No dia do funeral da minha tia-avó Maria, entre o nevoeiro e o frio, o padre Fontes, uma das figuras mais carismáticas do Barroso, conduzia a missa de corpo presente. Lembrei-me, então, do Cinco dias, Cinco Noites.

Na adaptação da obra de Álvaro Cunhal ao cinema, foi o próprio que interpretou o barqueiro que conduz o militante comunista ao outro lado da fronteira. Lambaça, o passador responsável por entregar André ao dono da embarcação, carregava também com ele essa dureza que seca o rosto, que abre sulcos nas mãos e que transmite por vezes frieza no trato.

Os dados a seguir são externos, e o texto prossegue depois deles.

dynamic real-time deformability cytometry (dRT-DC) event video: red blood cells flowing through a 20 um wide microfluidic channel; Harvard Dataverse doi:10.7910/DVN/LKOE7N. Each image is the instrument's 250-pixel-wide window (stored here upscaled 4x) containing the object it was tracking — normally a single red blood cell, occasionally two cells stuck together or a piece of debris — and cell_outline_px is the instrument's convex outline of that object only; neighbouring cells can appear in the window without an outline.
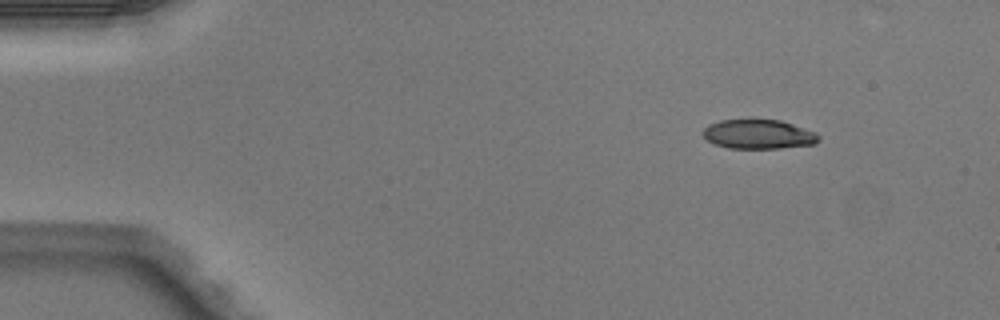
{"species": "Egyptian fruit bat (a non-hibernating species)", "species_latin": "Rousettus aegyptiacus", "temperature_condition": "warm", "stored_images_in_passage": 5, "camera_frame_rate_fps": 3000, "um_per_image_px": 0.085, "animal": {"sex": "male"}, "frame": {"image": 1, "passage_image": 2, "time_ms": 0.333, "image_size_px": [1000, 320], "cell_outline_px": [[820, 140], [816, 144], [780, 148], [728, 148], [716, 144], [708, 140], [704, 136], [704, 128], [708, 124], [720, 120], [752, 116], [780, 120], [816, 132], [820, 136]], "centroid_in_image_um": [64.48, 11.36], "position_along_channel_um": 20.5, "area_um2": 20.52}}
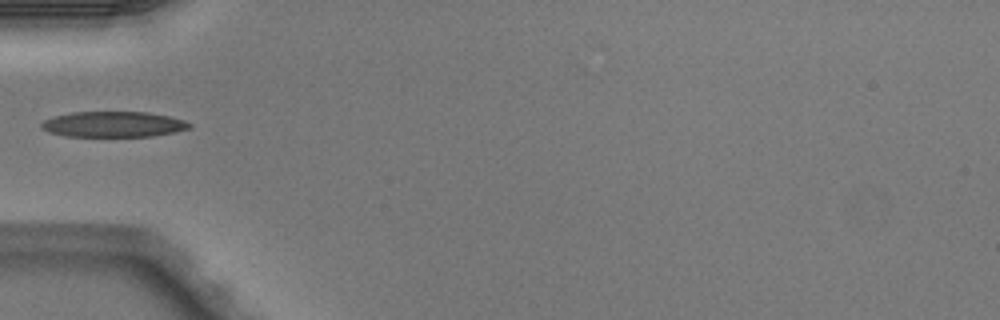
{"frame": {"image": 2, "passage_image": 5, "time_ms": 1.333, "image_size_px": [1000, 320], "cell_outline_px": [[192, 128], [176, 132], [152, 136], [68, 136], [52, 132], [40, 128], [40, 124], [44, 120], [52, 116], [72, 112], [148, 112], [168, 116], [184, 120], [192, 124]], "centroid_in_image_um": [9.66, 10.56], "position_along_channel_um": 75.3, "area_um2": 22.08}}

Provavelmente, as marcas de um povo calejado por uma história difícil mas forjado na resistência de que falava Miguel Torga. O mesmo padre Fontes, que participou nas campanhas de alfabetização ao lado do poeta comunista Manuel Gusmão, foi um dos responsáveis pela defesa e recuperação de fortes elementos comunitários e pagãos na cultura barrosã, uma herança que passou de geração em geração.

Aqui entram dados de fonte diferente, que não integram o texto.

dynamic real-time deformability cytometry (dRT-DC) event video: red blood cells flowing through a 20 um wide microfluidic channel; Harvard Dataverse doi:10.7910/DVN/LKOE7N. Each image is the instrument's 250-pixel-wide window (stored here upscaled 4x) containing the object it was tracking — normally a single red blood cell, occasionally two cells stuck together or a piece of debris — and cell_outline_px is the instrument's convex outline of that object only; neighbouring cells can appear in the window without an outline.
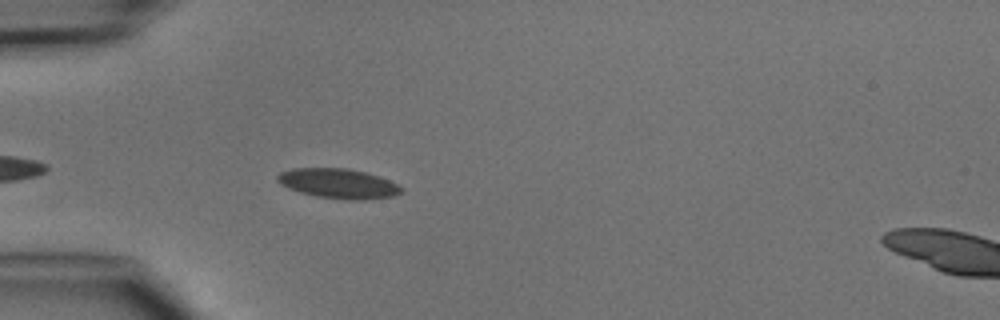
{"species": "common noctule bat (a hibernating species)", "species_latin": "Nyctalus noctula", "temperature_condition": "cold", "stored_images_in_passage": 5, "camera_frame_rate_fps": 3000, "um_per_image_px": 0.085, "animal": {"sex": "male", "body_mass_g": 15.6}, "frame": {"image": 1, "passage_image": 5, "time_ms": 4.667, "image_size_px": [1000, 320], "cell_outline_px": [[404, 192], [392, 196], [360, 200], [348, 200], [316, 196], [300, 192], [288, 188], [280, 184], [276, 180], [276, 176], [280, 172], [292, 168], [348, 168], [380, 176], [404, 188]], "centroid_in_image_um": [28.74, 15.59], "position_along_channel_um": 56.3, "area_um2": 21.56}}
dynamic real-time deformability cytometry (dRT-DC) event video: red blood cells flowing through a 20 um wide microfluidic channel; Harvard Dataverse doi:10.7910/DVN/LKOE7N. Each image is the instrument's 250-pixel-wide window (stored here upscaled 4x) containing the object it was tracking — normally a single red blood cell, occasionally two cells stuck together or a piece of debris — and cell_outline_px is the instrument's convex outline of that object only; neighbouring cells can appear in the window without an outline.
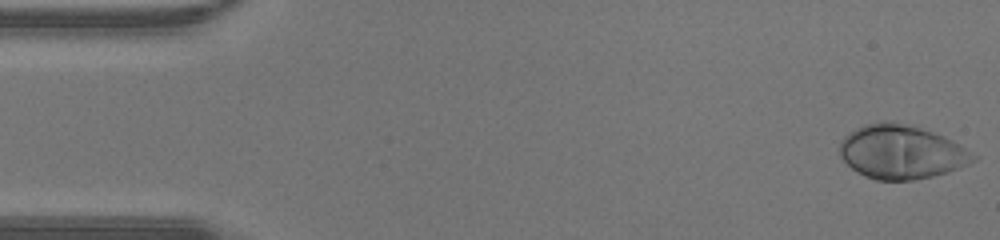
{"species": "human", "species_latin": "Homo sapiens", "temperature_condition": "warm", "stored_images_in_passage": 42, "camera_frame_rate_fps": 3000, "um_per_image_px": 0.085, "donor": {"sex": "male"}, "frame": {"image": 1, "passage_image": 1, "time_ms": 0.0, "image_size_px": [1000, 240], "cell_outline_px": [[980, 156], [976, 160], [968, 164], [948, 172], [932, 176], [912, 180], [876, 180], [864, 176], [856, 172], [840, 156], [840, 140], [848, 132], [864, 124], [880, 120], [884, 120], [908, 124], [944, 136], [952, 140]], "centroid_in_image_um": [76.61, 12.91], "position_along_channel_um": 8.4, "area_um2": 42.19}}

Imagine-se uma terra em que é uma roda a que mais ordena. Uma roda feita de casas e casas feitas de gente. Imagine-se que, desde tempos de que não fala a memória, é neste relógio de ruas lamacentas e habitações de granito que o sentido dos ponteiros decide, a cada semana, quem faz o pão. Imagine-se mulheres e homens que planificam as actividades económicas do seu dia-a-dia sob regras que aliviam o peso do indíviduo e fortalecem a comunidade.

Até há bem pouco tempo, era assim em boa parte das aldeias de Montalegre. Em algumas, ainda restam hábitos desse trabalho levantado pela força dos braços unidos. A quem tem dez cabeças de gado cabe-lhe o dobro de dias, vinte, nas encostas do Larouco, a pastar os animais de toda a povoação. A regra é igual para todos e abre espaço para que cada um tenha tempo para cuidar de outras tarefas individuais ou comunitárias.

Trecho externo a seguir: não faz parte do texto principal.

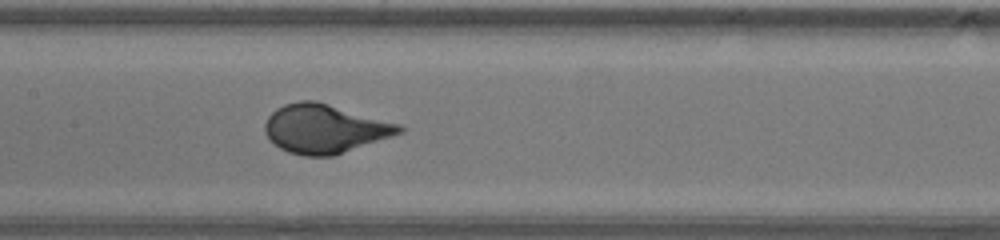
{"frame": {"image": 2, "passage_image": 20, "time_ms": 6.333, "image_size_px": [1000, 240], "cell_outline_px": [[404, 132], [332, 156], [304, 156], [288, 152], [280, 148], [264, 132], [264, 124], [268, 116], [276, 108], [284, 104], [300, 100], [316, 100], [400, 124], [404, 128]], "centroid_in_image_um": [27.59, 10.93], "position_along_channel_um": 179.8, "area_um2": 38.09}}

Embora as terras estejam divididas e cada um tenha a sua colheita, em geral, a segada era feita em conjunto. Todos comiam. Independentemente da propriedade, o que definia o respeito por cada habitante era o trabalho. A quem não possuía animais ou terras cabia-lhe arranjar os caminhos e o património comum da aldeia como o Forno do Povo.

Para este mundo agreste, os transmontanos descobriram, à sua escala e com as devidas diferenças, o que a tanta gente custa entender. Se todas as praças e avenidas deste país fossem rodas do povo jamais governariam os que nos abrem feridas.

Quem nos afundou as pescas, quem nos enterrou os campos, quem nos desmantelou as fábricas, quem nos encheu as aldeias de silêncios de cemitério fê-lo porque um rico faz-se sobre as sombras divididas de muitos pobres.

Talvez devamos aprender mais com os que sujam as mãos de terra e menos com os que enchem os bolsos de dinheiro. A união dos que trabalham é o que ilumina um dos maiores valores universais da humanidade: a justiça social.

O rio da história avança e cresce trazendo até nós a experiência acumulada de séculos de luta contra a opressão. É também o passado que se traduz nas conquistas que hoje tratamos de defender. Foi de lá que nos chegou, em Agosto, a mensagem que operários de uma fábrica de cimento desenterraram em Kamensk, Rússia.

Há meio século, funcionários locais deixaram uma nota para ser lida no centenário da revolução de Outubro: «Passarão anos e vocês, a geração de 2017, substituirão os veteranos da Revolução. Pedimos que cumpram com o legado leninista e fazê-lo tornar-se realidade junto das gerações seguintes».